以下のようなスペース区切りのファイル「test.txt」から、2列目の値が5以下の行を抽出することを考えます。
a 1 100 b 2 200 c 3 300 d 4 400 e 5 500 f 6 600 g 7 700 h 8 800 i 9 900 j 10 1000
このような問題に対しては、linux環境でawk(オーク)を利用すると手軽に実現できます。Bash等で下記のようなシェルスクリプト「awk.sh」を作成します。もちろん、他のSHELLを用いても構いません。入力するテキストファイルを「file」パラメータに、閾値を「param」パラメータに与えています。閾値paramのawk文への与え方がポイントになります。
#!/usr/bin/env bash
#
file=$1
param=$2
#
cat ${file} | awk '{if ($2 <= threshold) print}' threshold=${param}
プログラムawk.sh中のfileにtest.txtを、paramに5を指定して実行します。
$ ./awk.sh test.txt 5
a 1 100
b 2 200
c 3 300
d 4 400
e 5 500
2列目の値が5以下の行のみを抽出することができました。なお、awk文中の「$2」は、test.txtの2列目を意味します(paramの$2とは関係ありません)。
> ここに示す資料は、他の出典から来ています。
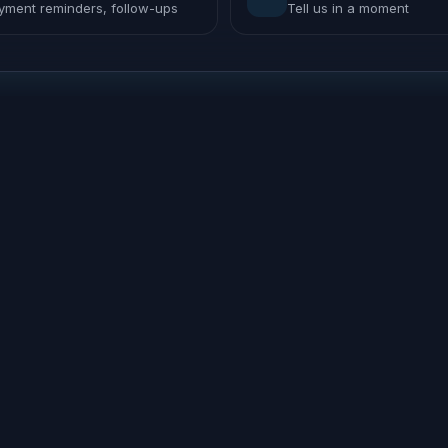
yment reminders, follow-ups
Tell us in a moment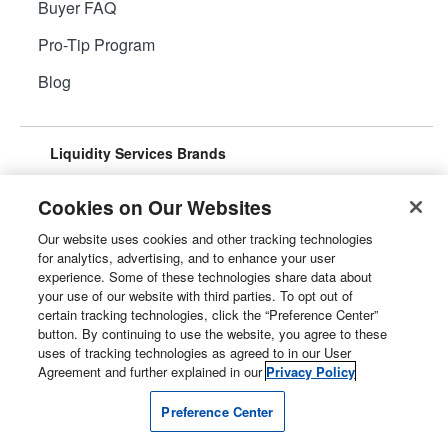
Buyer FAQ
Pro-Tip Program
Blog
Liquidity Services Brands
Cookies on Our Websites
Our website uses cookies and other tracking technologies
for analytics, advertising, and to enhance your user
Surplus Aggregator
Retail Surplus
experience. Some of these technologies share data about
your use of our website with third parties. To opt out of
certain tracking technologies, click the “Preference Center”
button. By continuing to use the website, you agree to these
uses of tracking technologies as agreed to in our User
Property Surplus
Machinery Surplus
Agreement and further explained in our
Privacy Policy
Preference Center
タブ区切りのファイル「test.tsv」に対してはどうでしょうか。
a 1 100 b 2 200 c 3 300 d 4 400 e 5 500 f 6 600 g 7 700 h 8 800 i 9 900 j 10 1000
awkではスペース区切りとタブ区切りのファイルを同様に扱うことができます。
$ ./awk.sh test.tsv 5
a 1 100
b 2 200
c 3 300
d 4 400
e 5 500
では、コンマ区切りのファイルに対してはどうでしょうか。
a,1,100 b,2,200 c,3,300 d,4,400 e,5,500 f,6,600 g,7,700 h,8,800 i,9,900 j,10,1000
この場合、スペース区切りやタブ区切りのファイルに使ったawk.shではうまく行きません。いくつかの対応方法がありますが、手っ取り早いのは「-F」オプションに「,」を指定することです。CSVファイル用awkである「awk_csv.sh」は以下になります。
#!/usr/bin/env bash
#
file=$1
param=$2
#
cat ${file} | awk -F, '{if ($2 <= threshold) print}' threshold=${param}
上記のawk_csv.shによりカンマ区切りのファイルtest.csvの処理が可能になりました。
$ ./awk_csv.sh test.csv 5 a,1,100 b,2,200 c,3,300 d,4,400 e,5,500
もし1列目と3列目のみを出力し、2列目を出力したくない場合には、以下のような「awk_csv_13.sh」を作成します。
#!/usr/bin/env bash
#
file=$1
param=$2
#
cat ${file} | awk -F, '{if ($2 <= threshold) print $1,$3}' threshold=${param}
上記のawk_csv_13.shを用いると以下のような結果になります。
$ ./awk.sh test.csv 5 a 100 b 200 c 300 d 400 e 500
結果はスペース区切りで出力されます。もしカンマ区切りで出力したい場合は、「-v」オプションを使ってOFSにカンマを与える方法が良さそうです。これを「awk_csv_13_ofs.sh」とします(ソースコードは改行しません)。
#!/usr/bin/env bash
#
file=$1
param=$2
#
cat ${file} | awk -F, -v 'OFS=,' '{if ($2 <= threshold) print $1,$3}' threshold=${param}
上記のawk_csv_13_ofs.shを使って実行してみます。
$ ./awk.sh test.csv 5 a,100 b,200 c,300 d,400 e,500
うまく行ったようです。今回説明したやり方を応用することで、結構色々な処理ができるようになりますよ。